We await with interest what the outcome of that meeting will be. Let us hope it is a good one.
Ms Curran also phoned to point out she was actually voicing concerns.
She said she had written to the ministers responsible for Kiwibank about it and was keenly awaiting the petition now being circulated and due to be presented at the end of the month, which "may result in an inquiry".
As I said to Cr Benson-Pope when he took me to task, I would be chuffed to little mintballs to be wrong about there being a lack of action.
It sounds like there could be some developments on the issue soon, so keep reading the ODT for news of those.
Reminiscences of our former Labour prime minister continue to arrive.
Halfway Bush, Dunedin, resident Barrie Kendall recalls Big Norm.
"I have many memories of Norman Kirk, as I grew up in his shadow.
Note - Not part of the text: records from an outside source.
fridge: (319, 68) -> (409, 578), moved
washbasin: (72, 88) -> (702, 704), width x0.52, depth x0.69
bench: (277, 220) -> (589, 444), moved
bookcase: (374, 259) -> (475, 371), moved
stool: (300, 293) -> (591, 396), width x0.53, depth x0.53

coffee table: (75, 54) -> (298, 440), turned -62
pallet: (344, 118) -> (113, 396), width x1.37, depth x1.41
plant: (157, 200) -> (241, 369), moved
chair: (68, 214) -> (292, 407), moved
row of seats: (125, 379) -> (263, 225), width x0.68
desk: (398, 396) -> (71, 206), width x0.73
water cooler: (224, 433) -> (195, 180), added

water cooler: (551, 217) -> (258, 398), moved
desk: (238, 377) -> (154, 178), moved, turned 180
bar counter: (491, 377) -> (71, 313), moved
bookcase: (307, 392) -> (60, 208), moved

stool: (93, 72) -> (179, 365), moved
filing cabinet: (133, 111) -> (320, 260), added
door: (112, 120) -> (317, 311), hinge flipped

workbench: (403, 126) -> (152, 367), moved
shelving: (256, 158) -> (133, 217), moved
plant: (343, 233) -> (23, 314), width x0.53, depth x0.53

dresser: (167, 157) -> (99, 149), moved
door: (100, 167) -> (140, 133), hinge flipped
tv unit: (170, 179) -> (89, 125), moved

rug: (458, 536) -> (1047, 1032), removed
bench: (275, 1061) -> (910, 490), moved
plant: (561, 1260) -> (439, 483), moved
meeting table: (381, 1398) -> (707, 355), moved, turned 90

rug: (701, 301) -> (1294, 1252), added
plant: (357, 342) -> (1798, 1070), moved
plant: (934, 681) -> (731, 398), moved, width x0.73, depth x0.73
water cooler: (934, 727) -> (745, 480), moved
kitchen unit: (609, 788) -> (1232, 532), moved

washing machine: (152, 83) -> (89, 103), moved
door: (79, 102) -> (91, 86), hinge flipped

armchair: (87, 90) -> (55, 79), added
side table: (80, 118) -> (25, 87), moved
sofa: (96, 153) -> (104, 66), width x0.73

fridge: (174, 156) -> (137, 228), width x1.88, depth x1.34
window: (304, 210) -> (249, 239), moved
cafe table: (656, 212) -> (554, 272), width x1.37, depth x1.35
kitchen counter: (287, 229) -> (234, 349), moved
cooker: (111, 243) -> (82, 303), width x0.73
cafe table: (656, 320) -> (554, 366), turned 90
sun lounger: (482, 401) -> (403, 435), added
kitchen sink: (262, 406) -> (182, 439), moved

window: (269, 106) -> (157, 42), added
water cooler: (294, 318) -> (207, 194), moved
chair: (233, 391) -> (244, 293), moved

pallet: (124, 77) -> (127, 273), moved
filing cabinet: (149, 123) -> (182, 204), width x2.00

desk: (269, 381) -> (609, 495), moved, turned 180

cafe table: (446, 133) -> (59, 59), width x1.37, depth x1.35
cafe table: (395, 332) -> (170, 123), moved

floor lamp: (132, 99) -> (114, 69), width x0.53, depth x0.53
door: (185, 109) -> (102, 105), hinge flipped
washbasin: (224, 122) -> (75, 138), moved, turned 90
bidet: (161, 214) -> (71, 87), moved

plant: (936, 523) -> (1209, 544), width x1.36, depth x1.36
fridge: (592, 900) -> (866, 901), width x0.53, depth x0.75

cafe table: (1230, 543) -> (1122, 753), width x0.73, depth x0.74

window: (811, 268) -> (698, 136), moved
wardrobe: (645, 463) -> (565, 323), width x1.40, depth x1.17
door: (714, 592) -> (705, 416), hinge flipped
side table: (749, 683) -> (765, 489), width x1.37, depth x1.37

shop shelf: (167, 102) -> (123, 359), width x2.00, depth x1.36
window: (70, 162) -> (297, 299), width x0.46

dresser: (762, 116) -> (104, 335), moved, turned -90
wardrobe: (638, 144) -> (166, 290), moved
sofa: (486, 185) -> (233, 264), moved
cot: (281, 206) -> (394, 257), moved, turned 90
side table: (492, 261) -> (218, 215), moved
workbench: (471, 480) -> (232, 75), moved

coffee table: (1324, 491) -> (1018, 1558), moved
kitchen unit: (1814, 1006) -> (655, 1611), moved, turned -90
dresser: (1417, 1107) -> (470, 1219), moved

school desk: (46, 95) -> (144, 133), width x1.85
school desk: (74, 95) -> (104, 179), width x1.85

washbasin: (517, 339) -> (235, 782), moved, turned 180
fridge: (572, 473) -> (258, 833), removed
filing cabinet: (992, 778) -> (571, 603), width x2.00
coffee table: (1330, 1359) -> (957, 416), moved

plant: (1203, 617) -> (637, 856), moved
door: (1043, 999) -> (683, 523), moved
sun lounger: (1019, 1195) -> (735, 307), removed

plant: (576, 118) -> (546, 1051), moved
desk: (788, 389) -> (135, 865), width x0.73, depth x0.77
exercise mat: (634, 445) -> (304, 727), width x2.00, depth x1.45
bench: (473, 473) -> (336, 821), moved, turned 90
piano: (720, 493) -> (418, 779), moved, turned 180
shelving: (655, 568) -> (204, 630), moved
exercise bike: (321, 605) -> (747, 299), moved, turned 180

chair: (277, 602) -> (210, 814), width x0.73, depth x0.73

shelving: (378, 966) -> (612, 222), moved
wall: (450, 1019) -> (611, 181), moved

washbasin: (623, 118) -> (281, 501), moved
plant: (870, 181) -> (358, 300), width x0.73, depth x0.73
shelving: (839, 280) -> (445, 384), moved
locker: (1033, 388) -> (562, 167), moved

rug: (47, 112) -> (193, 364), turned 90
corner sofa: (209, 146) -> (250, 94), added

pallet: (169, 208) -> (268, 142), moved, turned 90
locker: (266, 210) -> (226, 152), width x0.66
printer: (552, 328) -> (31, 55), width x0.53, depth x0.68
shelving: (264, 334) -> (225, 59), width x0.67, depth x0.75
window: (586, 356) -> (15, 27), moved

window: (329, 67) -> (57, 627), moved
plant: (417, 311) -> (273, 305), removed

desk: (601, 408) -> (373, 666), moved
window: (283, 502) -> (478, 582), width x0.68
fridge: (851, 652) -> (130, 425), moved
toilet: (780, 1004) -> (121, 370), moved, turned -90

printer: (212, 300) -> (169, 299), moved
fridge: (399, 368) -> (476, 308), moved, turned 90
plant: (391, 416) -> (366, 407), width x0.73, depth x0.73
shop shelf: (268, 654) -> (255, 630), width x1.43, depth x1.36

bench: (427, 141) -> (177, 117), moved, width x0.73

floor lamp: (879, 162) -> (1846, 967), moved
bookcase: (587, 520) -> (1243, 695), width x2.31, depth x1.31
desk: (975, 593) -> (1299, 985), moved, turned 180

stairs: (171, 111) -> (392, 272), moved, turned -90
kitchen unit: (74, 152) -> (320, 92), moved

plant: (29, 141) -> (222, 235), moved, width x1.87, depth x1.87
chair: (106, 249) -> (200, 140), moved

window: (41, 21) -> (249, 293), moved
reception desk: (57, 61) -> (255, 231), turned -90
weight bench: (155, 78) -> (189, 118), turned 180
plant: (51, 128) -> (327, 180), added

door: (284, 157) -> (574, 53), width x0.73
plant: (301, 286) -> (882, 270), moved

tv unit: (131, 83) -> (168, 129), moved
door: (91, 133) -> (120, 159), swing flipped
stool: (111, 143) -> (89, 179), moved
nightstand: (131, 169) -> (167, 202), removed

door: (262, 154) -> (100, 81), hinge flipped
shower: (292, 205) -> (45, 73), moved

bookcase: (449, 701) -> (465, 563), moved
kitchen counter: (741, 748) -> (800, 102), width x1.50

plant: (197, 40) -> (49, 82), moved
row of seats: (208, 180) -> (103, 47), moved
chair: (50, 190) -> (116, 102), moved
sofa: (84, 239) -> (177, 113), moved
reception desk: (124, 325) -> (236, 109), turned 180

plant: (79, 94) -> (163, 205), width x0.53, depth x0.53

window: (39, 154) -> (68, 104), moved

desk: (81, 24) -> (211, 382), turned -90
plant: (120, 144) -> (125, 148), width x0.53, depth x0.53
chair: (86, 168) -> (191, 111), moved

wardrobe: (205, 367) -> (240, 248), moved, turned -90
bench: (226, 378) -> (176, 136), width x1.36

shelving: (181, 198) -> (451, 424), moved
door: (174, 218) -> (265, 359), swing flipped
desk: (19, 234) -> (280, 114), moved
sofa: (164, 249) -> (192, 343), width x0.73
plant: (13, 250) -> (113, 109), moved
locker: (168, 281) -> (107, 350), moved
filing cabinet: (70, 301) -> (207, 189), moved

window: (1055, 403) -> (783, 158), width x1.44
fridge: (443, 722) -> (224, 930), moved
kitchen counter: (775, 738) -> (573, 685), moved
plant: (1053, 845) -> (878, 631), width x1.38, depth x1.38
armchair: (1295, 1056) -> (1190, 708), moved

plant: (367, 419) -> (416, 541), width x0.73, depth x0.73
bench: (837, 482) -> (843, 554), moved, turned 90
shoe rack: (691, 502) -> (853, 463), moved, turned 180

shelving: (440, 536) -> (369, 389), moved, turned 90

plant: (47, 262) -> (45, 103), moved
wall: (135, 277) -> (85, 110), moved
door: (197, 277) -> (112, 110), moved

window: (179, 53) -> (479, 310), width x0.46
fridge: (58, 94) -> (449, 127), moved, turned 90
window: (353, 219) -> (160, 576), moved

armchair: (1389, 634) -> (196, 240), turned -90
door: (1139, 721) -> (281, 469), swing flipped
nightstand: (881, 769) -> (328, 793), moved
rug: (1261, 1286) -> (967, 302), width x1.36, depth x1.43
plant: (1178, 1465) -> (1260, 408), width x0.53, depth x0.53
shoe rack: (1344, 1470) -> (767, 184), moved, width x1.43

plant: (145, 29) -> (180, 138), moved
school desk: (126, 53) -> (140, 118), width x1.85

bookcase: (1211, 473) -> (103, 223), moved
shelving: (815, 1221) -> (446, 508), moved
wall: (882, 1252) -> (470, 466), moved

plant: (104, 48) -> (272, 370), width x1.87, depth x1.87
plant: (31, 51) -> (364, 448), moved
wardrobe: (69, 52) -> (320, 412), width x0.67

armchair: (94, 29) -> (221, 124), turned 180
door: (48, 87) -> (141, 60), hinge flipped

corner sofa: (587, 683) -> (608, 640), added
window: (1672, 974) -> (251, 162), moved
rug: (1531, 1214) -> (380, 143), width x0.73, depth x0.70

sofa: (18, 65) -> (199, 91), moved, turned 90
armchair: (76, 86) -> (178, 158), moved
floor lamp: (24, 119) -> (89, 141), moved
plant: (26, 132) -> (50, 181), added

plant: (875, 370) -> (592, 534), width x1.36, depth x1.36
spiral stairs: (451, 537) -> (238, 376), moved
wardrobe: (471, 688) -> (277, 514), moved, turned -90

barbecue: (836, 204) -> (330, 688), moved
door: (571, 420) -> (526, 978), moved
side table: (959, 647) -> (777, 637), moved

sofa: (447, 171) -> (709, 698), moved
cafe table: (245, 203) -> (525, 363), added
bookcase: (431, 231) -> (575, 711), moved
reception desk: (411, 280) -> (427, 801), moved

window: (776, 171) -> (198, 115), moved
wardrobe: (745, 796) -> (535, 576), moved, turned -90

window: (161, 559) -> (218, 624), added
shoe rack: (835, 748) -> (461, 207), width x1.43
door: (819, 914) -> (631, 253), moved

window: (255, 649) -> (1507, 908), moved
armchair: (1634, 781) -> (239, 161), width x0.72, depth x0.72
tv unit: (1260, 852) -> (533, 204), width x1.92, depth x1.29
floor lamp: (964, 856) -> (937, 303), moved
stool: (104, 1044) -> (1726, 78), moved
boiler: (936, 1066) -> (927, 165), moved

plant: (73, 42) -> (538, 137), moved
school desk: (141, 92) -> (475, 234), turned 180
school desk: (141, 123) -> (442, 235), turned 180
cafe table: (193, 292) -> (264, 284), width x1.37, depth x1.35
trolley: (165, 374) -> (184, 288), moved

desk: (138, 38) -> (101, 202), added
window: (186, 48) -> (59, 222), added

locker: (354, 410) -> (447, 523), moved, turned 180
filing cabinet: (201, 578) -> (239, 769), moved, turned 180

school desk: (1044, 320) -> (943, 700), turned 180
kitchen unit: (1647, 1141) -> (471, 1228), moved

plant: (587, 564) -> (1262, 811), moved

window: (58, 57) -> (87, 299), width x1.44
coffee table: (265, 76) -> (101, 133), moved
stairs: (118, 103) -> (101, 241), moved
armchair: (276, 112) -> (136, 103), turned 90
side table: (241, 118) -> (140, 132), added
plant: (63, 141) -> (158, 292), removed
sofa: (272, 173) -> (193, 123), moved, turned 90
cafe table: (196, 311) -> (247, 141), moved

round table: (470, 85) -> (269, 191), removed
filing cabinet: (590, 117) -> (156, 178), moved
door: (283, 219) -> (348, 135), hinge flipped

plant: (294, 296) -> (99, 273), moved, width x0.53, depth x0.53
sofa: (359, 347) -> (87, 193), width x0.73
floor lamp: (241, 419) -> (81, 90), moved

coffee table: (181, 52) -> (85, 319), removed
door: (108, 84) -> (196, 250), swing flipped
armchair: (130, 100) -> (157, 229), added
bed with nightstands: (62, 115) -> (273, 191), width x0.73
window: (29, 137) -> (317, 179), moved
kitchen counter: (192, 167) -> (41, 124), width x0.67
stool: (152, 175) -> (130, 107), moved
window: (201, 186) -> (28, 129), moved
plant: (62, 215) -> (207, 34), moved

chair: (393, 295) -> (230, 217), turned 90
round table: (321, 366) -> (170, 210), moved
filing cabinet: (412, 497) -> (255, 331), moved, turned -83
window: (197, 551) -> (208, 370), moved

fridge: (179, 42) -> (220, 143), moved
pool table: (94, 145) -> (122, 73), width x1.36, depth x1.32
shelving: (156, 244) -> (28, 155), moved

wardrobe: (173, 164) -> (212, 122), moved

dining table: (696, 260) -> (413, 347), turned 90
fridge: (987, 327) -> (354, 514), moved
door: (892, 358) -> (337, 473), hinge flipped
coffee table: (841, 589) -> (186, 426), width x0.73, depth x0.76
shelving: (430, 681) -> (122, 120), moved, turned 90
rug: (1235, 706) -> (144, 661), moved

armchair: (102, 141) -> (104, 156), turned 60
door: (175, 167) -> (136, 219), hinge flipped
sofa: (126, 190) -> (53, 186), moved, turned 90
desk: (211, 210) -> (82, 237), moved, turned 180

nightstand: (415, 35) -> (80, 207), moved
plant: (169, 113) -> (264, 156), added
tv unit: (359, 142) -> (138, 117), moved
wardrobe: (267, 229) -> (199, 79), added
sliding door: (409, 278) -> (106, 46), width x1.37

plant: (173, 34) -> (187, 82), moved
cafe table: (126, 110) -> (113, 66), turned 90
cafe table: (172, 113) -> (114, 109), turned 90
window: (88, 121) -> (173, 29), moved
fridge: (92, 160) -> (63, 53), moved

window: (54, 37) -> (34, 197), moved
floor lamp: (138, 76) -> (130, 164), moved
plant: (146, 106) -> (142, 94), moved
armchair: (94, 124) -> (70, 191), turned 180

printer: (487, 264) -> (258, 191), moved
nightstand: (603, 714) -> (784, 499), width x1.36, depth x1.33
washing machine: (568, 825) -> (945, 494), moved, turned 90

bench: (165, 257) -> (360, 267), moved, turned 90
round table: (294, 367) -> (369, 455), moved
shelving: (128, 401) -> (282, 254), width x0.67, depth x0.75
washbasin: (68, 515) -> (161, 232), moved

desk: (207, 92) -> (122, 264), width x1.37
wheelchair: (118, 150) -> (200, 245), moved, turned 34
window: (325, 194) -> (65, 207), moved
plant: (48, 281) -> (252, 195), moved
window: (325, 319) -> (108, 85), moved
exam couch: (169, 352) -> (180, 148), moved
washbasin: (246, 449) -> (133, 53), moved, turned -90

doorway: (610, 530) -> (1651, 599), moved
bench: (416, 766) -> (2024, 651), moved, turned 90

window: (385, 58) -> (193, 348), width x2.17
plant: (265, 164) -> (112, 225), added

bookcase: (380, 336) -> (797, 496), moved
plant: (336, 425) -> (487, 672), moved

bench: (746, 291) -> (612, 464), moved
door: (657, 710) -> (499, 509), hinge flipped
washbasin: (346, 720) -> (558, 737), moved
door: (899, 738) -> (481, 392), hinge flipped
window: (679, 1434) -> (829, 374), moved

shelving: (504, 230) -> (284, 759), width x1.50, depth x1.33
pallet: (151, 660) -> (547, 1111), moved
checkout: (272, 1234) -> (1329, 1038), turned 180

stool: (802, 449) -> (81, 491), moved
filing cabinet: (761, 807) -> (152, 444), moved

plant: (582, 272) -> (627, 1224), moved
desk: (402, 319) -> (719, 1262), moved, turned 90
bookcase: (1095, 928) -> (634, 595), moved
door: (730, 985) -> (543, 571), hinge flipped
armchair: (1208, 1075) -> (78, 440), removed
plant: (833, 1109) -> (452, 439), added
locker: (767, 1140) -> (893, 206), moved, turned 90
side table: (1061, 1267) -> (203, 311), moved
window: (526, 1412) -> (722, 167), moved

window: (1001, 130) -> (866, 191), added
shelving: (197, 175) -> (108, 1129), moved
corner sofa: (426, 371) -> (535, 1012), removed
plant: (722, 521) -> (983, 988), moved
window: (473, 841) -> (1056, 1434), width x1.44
"He lived two blocks away from our home in Kaiapoi. My youngest brother Ross and the Kirks' oldest son Philip were best mates so our paths crossed often.
"Norm encouraged my mother to stand for the Kaiapoi Borough Council, which she did but was not elected. On Christmas Eve, Norm, as the mayor, would take his family a few blocks up the road to the main shopping area of the town and mingle with anyone who wanted to talk to him. So approachable to everyone.
"Coming home each night from working on the railway, he would mix up concrete and make blocks to build a house next door.
"I spoke to Norm at the Kaiapoi Primary School centenary where he was guest of honour in 1973.
"I said to him that when he and his family, and me and my wife, were dining at separate tables in the same Kaikoura restaurant while we were all on holiday, I would like to have introduced my wife to him. But I thought he would be pestered so much by people that I didn't do so.
Jim Fraser's oddly coloured chaffinch has elicited quite a twittering from readers.
Jim agrees it is likely to be an albino and a chaffinch-greenfinch hybrid as suggested by Richard Cook of Tapanui.
However, Nancy Wilson says a chaffinch and greenfinch would not breed.
Mary Thompson, who is Otago branch representative for Birds New Zealand, has emailed this explanation.
"It is always exciting to spot a different, unusual bird. This one is a partially leucistic (from Greek for white) chaffinch.
"Leucistic birds have a lack of dark pigment in some or all of their feathers. It is caused by genetic mutations in pigment cells that prevent black pigment, melanin, from being properly deposited in the feathers.
"In this bird the mutation has caused the white head and extra white on the wings. It is not a true albino, as it has normally coloured eyes, beak and legs.
"Leucism can sometimes make identification more of a challenge. It is rare to see leucistic birds, but partially leucistic sparrows, silvereyes, blackbirds and fantails have been reported over the years by participants of the annual Garden Bird Survey, running this year from June 30 to July 8.
"An almost completely white spotted shag lived in Otago Harbour in 2016 and was often seen fishing and roosting with other shags on Quarantine Island.
"Birds with this condition do face challenges in the wild, as they are more conspicuous and thus prone to predation. The melanin pigment also gives strength to feathers so white feathers wear faster and can make flight more difficult."
A day off
Sorry all. No column on Monday, as I'm having a day off. Back as usual on Tuesday.